=== Begin Enclosure ===

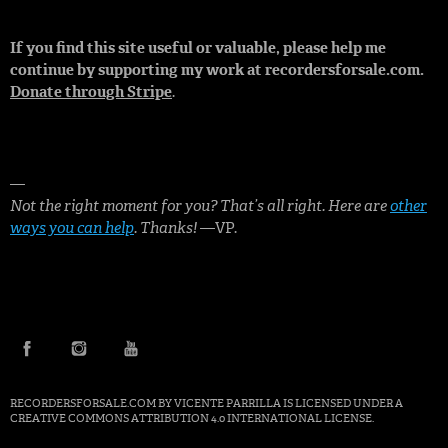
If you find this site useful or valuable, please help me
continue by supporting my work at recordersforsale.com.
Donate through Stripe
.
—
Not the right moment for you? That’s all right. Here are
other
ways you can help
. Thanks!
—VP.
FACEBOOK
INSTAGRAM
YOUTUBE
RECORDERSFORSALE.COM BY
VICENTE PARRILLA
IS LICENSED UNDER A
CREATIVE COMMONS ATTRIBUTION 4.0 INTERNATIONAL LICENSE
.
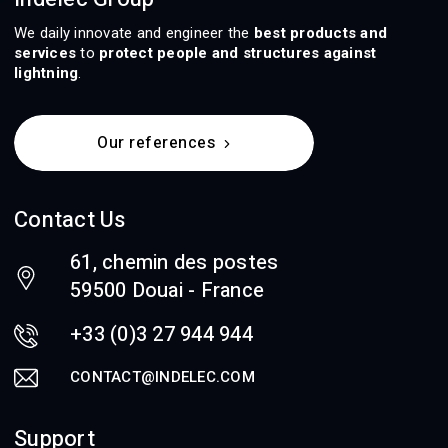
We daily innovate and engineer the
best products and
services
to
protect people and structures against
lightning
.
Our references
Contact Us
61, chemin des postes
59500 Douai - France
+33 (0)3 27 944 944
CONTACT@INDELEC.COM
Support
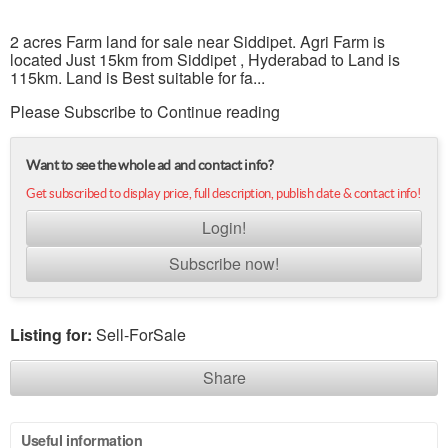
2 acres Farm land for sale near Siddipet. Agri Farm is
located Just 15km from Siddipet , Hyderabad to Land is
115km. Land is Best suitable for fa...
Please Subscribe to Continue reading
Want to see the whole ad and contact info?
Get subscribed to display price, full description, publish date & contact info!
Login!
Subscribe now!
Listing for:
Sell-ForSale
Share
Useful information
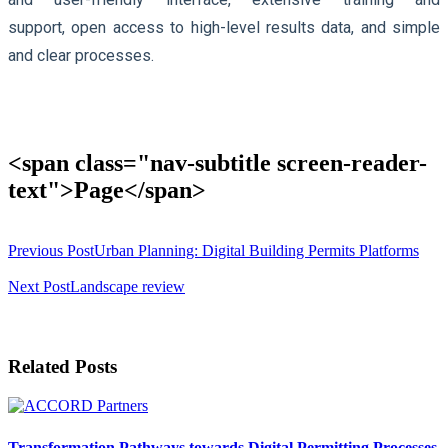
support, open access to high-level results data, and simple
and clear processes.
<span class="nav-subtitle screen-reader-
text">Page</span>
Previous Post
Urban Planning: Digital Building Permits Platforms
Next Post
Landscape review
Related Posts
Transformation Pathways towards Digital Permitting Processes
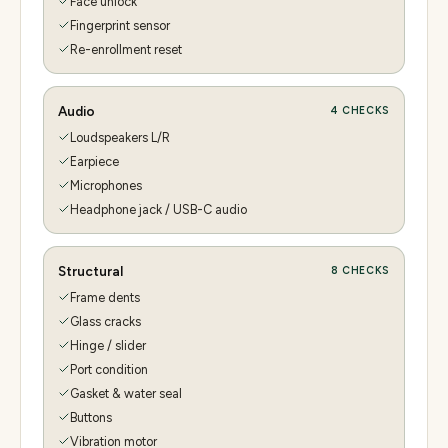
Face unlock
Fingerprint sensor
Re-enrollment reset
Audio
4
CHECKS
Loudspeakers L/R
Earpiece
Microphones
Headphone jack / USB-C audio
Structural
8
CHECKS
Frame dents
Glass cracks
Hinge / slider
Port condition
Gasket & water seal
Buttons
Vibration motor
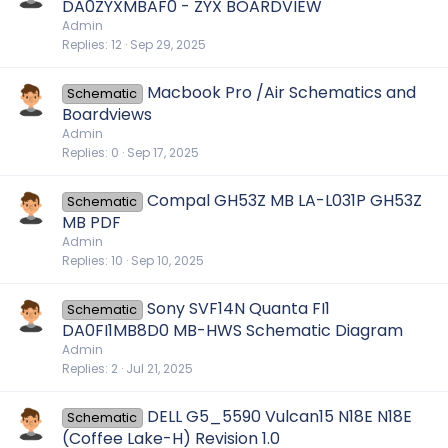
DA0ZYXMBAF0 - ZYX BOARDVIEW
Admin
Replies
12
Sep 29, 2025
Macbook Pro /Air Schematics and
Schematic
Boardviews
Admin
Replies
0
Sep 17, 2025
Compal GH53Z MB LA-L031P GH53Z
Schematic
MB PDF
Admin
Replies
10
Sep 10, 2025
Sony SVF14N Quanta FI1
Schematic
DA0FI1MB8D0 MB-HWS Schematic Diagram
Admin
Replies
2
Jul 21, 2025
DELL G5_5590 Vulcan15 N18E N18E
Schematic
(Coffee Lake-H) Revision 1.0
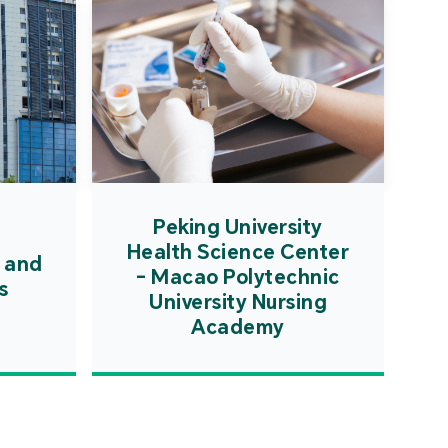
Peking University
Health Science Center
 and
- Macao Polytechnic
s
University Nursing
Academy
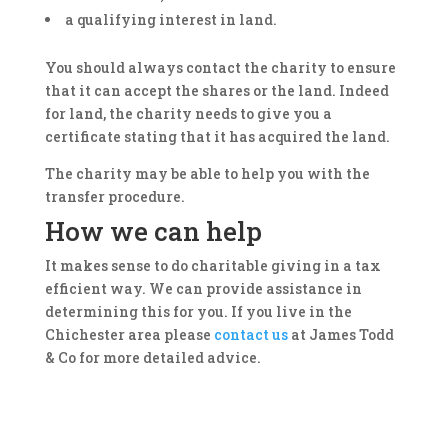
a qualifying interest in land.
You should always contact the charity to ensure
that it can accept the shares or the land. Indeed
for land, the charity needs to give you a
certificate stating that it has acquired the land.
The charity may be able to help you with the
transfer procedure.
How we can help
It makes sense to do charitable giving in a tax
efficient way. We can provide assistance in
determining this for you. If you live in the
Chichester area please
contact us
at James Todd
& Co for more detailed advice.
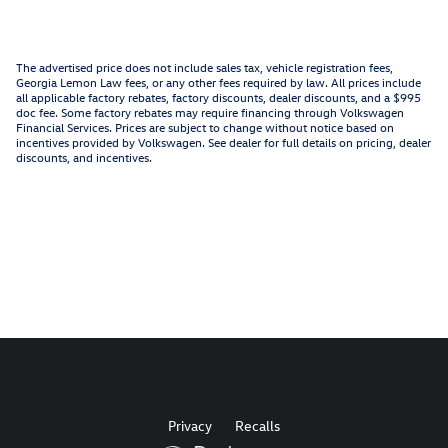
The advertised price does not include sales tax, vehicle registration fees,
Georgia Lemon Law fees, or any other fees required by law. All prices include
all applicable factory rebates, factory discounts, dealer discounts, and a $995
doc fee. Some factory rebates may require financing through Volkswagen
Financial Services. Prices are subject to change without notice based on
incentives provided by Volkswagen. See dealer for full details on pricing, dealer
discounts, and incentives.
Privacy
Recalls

=== End Enclosure ===

WORK TO BE COMPLETED: Locate every line in the entries above that contains the word "this", and copy each of those lines in full.

WRITTEN SOLUTION:
If you find this site useful or valuable, please help me
determining this for you. If you live in the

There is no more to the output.